International /

UN Calls For Multinational Force To Stop Haitian Gangs

Report: 'Indiscriminate, large-scale attacks against entire neighborhoods and their residents have displaced almost 130,000 people'

The United Nations (UN) wants to assemble a multinational security force to assist the Haitian National Police in combatting a recent escalation of violence.

UN officials say that Haiti is facing a multidimensional crisis with gang violence at the center. Currently, according to the UN, armed gangs either control or exercise influence over about 80 percent of the capital city Port-au-Prince.

According to a recent UN report, “violence is also spreading to departments beyond the capital. Over the past few months, a significant increase in serious crimes, such as homicide, kidnapping and rape, has been reported. Indiscriminate, large-scale attacks against entire neighborhoods and their residents have displaced almost 130,000 people.”

The spread of gang violence has sparked protests against the government, as well as a surge in vigilante groups.

Haitian gangs benefit from chronic instability and weak state institutions, which has allowed them to overpower police. The U.S. is the primary source of sophisticated weapons and munitions being trafficked into Haiti, arriving most often by sea from Miami. In some instances, weapons have been smuggled in through the Dominican Republic.

Gangs have shown increasing brutality as they mutilate and burn bodies on public streets, then share photos of the carnage on social media.

The UN High Commissioner’s Report on Haiti says that prior to the current crisis, most Haitians lived on less than $3 per day. Nearly 90 percent of Haitians live below the poverty line, with a third living in extreme poverty. According to the UN, poverty, inequality, lack of protection, and corruption are among the factors driving the surge in violence.

That violence has “also prompted numerous health workers to leave the country, further increasing the lack of health services to the population,” the report states.

“Hospitals face shortages of equipment and personnel due to the violence; the costs of importing essential drugs, surgical tools and oxygen tanks have skyrocketed,” the report adds.

Last week, the U.S. State Department announced it would be sending $65 million to help strengthen the Haitian police. The U.S. has already sent more than $120 million since July of 2021.

“We all know that the situation in Haiti is dire: more than 2,000 killings in the first six months of this year; more than 1,000 kidnappings in the same period; over five million Haitians who urgently need humanitarian assistance; tens of thousands of Haitians facing catastrophic hunger; nearly 60,000 suspected cholera cases.  Nearly half of those cases are children,” Secretary of State Antony Blinken said in a statement.
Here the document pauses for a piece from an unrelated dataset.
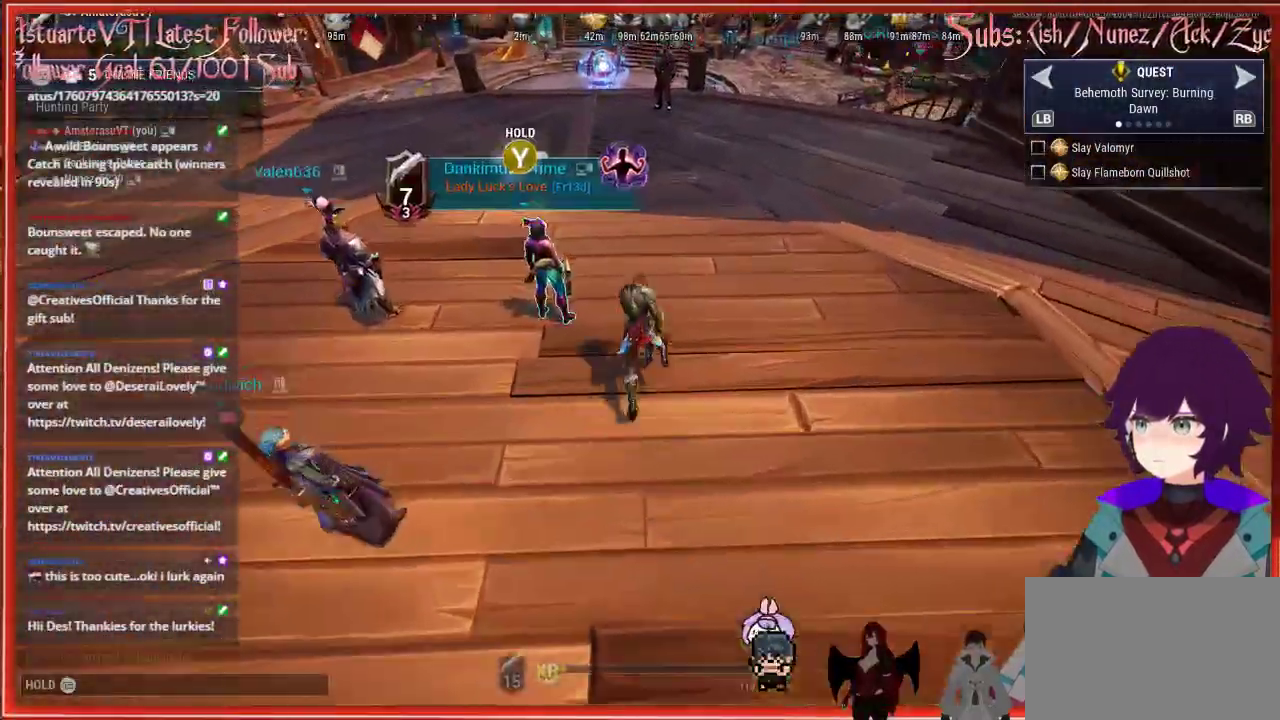
{"buttons": [], "left_stick": "center", "right_stick": "left", "events": [[33, "R2", "up"], [467, "right_stick", "left"]]}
“When we recite these statistics, I think we have to remember what they mean, what the reality on the ground looks like, for the Haitian people, because it’s easy to get lost in numbers and abstractions,” he added. “These are real lives, and the effects are profound.”

The State Department says it is prepared to support a multinational security mission and is calling on the UN Security Council to pass a resolution authorizing the mission.